Labels Don't Serve Our Children
I consider my own identity using many labels: woman, mother, advocate, policy wonk, etc. The trouble is these labels only serve to describe a small part of who I am. I learned this lesson the hard way as I prepared to send my 11-year-old son off to two weeks of overnight camp for the first time. My son—let's call him by his nickname "Doodle Bug" and let's also agree to not tell him I'm using this name—is many things: smart, kind, funny, tall, goofy. We all have labels.
The Doodle Bug also has a label of Asperger's Syndrome to go along with all of the other labels, and I made the mistake of using that label to describe him to the camp staff BEFORE I talked about all of the rest of the words that could be used to describe him. The conversation with the camp staff started like this, "Doodle Bug has Asperger's Syndrome..." Their eyebrows went up, they raised their chins and nodded slowly. It was almost as if they were saying, "Ah, yes, I know this kid" without hearing another word about him. Then they started the rapid fire questioning: "Does he have any behavioral outbursts?", "How does he react to loud noises?", "How much support will he need during transitions?", "We can get him a 1:1 staff person if you want". Oh dear, this had gone seriously off track.
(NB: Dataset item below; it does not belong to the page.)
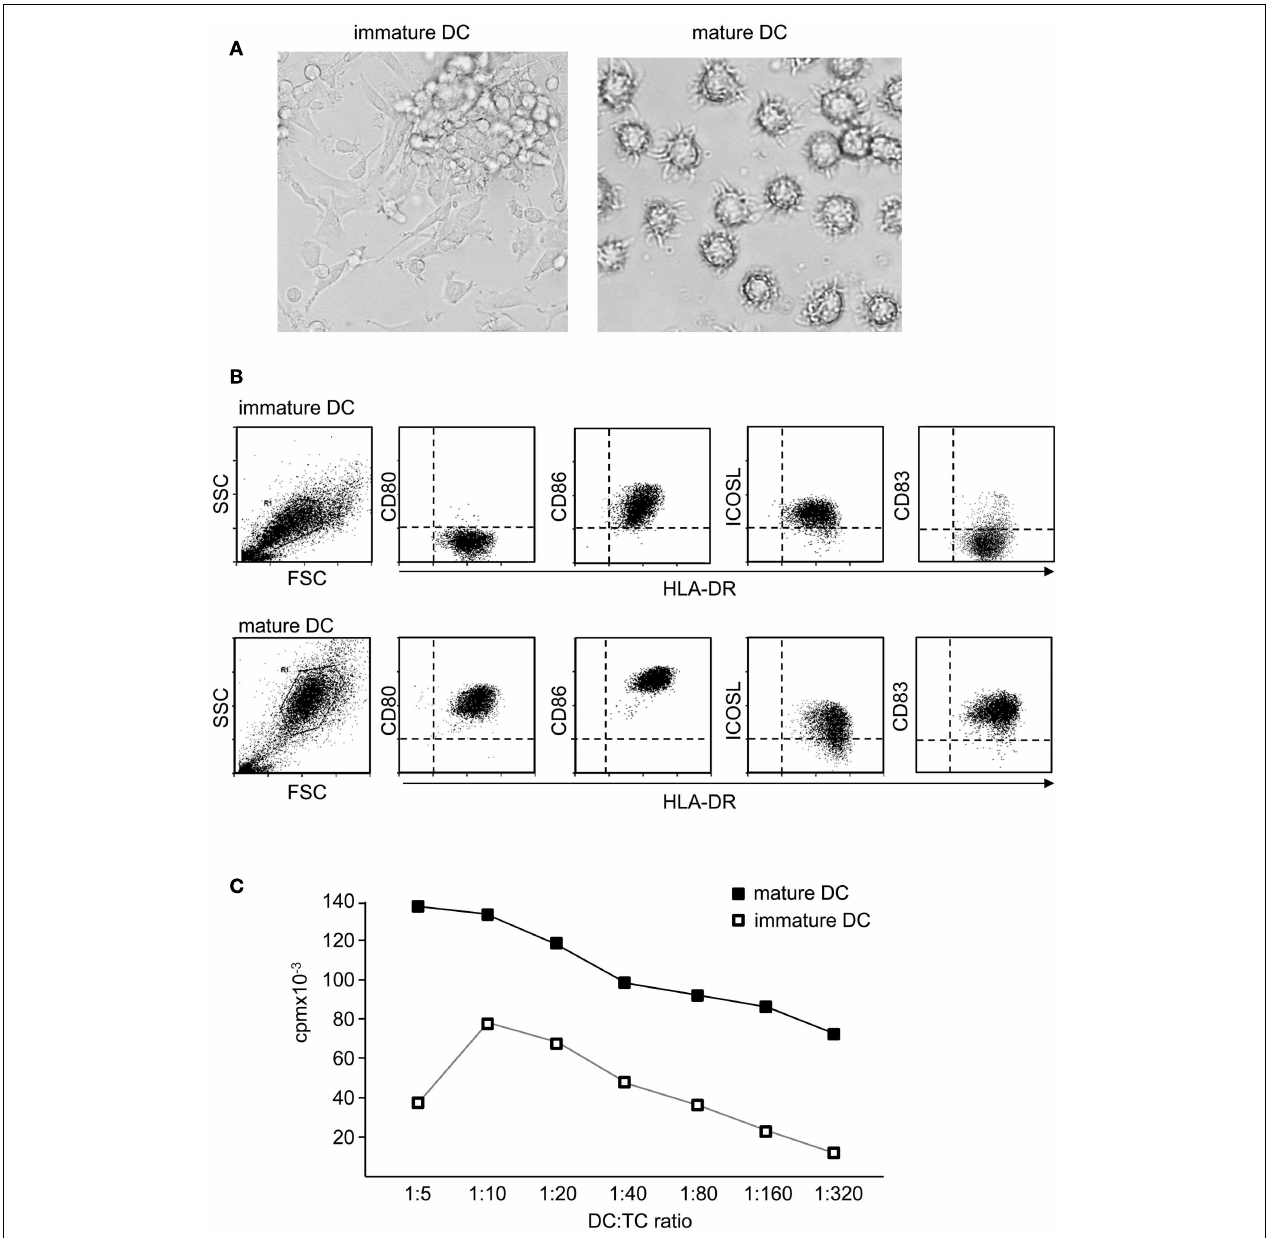
CD86, whereas ICOSL is rather down regulated or unaltered. Also antigen presentation is enhanced, displayed by higher levels of MHC molecules. (C) In coculture with alloreactiveT cells, immature DC induce only comparable weakT cell proliferation, whereas mature DC are potent activators ofT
They had made up their minds about who my child was and what his needs were based upon the words "Asperger's Syndrome". The kind of support that my child needed at camp was rendered irrelevant because they had a preconceived notion of who he was based purely on his DISability—based purely on a label.
While I was at once struck by their eagerness to include the Doodle Bug, I was simultaneously bowled over by the impact that my use of labels had had on these professionals.
The Doodle Bug doesn't know that Asperger's Syndrome might be used to describe him. In my house, we don't talk about disabilities. We talk about the fact that everyone has things that they are good at and everyone has things that they struggle with. My daughter gleefully contributes, "That's right Mama; you're no good at running." I can't argue with the kid, she's absolutely correct. We have these conversations intentionally in an attempt to teach ABLEness, an attempt to normalize the natural differences that exist within our world, an attempt to glorify diversity in all of its dimensions. And here I was—leaving my kid at camp with a bunch of strangers—and I had just broken my cardinal rule. I had used a label to describe my son and now I was back-pedaling as fast as I could to make sure that the camp staff heard ALL of the other things that I had to say about my child.
The lesson—not just for me, but for everyone—whether it's educators, swimming instructors, summer camp counselors, or religious community leaders is LABELS DON'T SERVE OUR CHILDREN. They evoke false images of a child's abilities; they speak half-truths about who we are as humans. Labels reduce us to a list of symptoms, they clinicalize who we are, and they allow us to view each other as uni-deminsional.
I challenge us all to use words that describe each other more fully. Better yet, I challenge us to say, "Have you met my son Doodle Bug? He'd like to spend some time with you before he comes to camp for two weeks," and let people experience our children without the perceptions of someone else mucking up the works. We would all be better served by this concept of ABLEness.
P.S. The Doodle Bug had a fabulous two weeks at camp and he is already planning how he can subsidize the tuition for next summer so he can go for all eight weeks.